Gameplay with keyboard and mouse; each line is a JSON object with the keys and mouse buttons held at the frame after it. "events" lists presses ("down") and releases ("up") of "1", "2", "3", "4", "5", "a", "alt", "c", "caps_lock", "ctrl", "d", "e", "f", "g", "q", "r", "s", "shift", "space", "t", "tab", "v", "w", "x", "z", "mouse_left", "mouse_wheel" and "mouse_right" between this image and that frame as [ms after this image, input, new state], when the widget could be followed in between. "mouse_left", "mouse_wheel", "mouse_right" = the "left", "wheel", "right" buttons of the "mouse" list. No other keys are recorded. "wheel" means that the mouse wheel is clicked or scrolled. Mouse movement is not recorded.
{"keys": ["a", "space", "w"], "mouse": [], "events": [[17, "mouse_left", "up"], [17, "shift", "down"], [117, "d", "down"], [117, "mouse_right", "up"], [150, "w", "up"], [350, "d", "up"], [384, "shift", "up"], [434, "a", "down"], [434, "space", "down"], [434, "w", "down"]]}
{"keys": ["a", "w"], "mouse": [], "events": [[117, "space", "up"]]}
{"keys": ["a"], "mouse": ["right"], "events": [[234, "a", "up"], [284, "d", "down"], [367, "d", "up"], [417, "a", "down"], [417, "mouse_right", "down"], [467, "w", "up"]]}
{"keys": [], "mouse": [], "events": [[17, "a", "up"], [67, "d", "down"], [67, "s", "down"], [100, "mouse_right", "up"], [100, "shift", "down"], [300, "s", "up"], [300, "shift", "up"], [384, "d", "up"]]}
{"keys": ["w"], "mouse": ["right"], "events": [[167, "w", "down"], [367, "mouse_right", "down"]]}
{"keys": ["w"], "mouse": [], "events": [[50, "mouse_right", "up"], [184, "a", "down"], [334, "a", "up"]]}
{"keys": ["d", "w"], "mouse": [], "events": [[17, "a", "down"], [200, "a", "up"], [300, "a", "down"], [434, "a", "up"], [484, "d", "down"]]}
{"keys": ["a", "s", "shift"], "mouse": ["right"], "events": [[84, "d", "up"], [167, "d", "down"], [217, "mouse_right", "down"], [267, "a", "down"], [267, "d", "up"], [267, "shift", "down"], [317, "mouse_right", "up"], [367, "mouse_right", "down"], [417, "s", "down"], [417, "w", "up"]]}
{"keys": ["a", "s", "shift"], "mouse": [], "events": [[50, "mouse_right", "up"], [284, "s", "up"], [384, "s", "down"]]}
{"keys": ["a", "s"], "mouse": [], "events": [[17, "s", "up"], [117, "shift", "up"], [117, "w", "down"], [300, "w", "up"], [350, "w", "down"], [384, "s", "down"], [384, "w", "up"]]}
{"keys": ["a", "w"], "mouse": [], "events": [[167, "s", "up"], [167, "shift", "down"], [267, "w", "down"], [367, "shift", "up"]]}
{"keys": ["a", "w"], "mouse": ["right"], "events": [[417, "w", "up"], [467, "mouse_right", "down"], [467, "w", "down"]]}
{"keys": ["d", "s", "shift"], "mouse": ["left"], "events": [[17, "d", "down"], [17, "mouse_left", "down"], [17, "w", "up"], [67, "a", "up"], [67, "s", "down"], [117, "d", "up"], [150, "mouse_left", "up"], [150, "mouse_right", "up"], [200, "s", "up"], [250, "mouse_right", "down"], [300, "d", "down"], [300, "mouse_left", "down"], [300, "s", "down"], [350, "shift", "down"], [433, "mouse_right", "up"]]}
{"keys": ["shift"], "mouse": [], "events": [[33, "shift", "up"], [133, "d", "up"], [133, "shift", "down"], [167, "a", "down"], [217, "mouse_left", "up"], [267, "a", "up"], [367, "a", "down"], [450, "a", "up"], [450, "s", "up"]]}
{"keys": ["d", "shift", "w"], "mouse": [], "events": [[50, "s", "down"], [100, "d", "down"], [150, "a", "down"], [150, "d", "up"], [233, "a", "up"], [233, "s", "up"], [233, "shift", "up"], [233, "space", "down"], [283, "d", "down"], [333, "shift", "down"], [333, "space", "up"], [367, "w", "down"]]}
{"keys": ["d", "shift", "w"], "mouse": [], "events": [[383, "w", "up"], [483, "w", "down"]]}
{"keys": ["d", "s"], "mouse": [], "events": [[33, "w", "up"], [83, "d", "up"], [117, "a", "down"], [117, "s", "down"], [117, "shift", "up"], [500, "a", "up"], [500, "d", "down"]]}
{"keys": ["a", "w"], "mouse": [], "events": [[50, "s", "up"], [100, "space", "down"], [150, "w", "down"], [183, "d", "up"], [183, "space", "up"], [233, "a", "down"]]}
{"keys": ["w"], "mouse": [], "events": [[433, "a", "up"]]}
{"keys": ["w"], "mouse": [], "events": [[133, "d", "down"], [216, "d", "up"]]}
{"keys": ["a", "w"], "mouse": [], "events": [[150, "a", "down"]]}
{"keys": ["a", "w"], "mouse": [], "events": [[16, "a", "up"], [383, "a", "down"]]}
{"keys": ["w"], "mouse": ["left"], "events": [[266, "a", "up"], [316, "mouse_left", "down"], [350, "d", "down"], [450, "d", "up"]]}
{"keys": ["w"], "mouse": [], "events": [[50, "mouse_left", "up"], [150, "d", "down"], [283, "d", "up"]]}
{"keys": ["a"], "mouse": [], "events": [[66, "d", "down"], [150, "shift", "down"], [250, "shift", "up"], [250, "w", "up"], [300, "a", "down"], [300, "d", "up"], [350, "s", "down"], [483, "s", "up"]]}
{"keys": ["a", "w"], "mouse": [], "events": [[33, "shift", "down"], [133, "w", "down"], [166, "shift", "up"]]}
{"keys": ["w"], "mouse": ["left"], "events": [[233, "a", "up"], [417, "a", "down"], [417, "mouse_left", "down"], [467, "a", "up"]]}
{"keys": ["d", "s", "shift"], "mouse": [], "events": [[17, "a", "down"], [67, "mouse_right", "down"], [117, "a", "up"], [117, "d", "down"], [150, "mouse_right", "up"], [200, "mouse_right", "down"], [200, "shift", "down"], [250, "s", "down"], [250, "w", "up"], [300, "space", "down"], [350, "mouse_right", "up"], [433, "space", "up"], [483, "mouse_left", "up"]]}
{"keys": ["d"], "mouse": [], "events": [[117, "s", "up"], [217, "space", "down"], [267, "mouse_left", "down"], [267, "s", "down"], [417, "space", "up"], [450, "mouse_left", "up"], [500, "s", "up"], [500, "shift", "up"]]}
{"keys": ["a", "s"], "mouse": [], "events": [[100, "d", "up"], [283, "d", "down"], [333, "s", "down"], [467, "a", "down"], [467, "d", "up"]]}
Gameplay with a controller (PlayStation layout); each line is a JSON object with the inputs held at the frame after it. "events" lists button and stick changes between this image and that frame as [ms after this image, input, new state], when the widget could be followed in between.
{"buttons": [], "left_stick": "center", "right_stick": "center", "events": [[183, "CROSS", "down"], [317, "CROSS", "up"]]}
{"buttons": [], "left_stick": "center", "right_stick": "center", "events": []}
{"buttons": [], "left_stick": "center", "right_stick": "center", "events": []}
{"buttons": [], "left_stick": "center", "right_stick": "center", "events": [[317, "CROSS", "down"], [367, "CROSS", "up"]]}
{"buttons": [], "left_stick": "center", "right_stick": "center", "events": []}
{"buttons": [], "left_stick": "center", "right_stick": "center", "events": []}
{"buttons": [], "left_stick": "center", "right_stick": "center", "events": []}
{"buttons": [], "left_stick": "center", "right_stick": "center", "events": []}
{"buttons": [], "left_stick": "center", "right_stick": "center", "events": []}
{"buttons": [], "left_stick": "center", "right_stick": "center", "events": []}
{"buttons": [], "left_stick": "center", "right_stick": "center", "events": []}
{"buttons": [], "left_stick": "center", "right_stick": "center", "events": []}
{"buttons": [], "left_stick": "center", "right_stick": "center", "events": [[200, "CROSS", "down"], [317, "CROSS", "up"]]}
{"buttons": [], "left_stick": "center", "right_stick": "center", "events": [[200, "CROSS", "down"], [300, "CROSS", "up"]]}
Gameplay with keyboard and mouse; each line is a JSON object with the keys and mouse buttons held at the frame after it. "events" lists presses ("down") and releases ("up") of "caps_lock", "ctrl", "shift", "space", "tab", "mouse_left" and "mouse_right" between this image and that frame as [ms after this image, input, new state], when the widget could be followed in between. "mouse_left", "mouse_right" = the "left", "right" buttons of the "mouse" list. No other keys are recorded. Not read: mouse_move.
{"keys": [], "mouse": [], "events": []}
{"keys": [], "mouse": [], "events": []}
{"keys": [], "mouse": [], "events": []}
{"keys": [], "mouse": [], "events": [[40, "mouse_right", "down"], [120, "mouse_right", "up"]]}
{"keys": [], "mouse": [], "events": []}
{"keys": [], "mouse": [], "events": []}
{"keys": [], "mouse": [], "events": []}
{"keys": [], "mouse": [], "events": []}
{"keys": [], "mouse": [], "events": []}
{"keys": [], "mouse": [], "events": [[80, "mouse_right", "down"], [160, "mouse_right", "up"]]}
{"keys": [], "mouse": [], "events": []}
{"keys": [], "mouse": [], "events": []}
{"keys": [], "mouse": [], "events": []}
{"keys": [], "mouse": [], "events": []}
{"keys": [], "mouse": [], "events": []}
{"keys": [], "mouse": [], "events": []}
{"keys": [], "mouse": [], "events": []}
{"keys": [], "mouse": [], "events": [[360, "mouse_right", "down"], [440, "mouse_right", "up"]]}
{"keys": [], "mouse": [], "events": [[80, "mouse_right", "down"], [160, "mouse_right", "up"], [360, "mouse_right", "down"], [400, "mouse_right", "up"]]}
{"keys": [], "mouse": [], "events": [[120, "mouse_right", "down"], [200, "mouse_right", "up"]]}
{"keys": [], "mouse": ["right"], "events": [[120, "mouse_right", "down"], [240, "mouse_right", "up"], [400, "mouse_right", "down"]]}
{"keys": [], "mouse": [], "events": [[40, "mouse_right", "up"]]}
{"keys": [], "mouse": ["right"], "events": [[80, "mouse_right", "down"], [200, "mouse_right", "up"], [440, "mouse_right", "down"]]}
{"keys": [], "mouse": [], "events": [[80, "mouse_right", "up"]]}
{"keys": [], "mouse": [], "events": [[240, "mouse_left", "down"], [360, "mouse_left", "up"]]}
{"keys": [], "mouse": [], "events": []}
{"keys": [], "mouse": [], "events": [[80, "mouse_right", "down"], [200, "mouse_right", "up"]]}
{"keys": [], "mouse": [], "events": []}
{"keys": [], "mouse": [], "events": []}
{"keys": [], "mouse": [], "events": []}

________

What you are asked to do
The number of lines containing "CROSS" is all that is wanted; tally them in the data.

Expected answer
4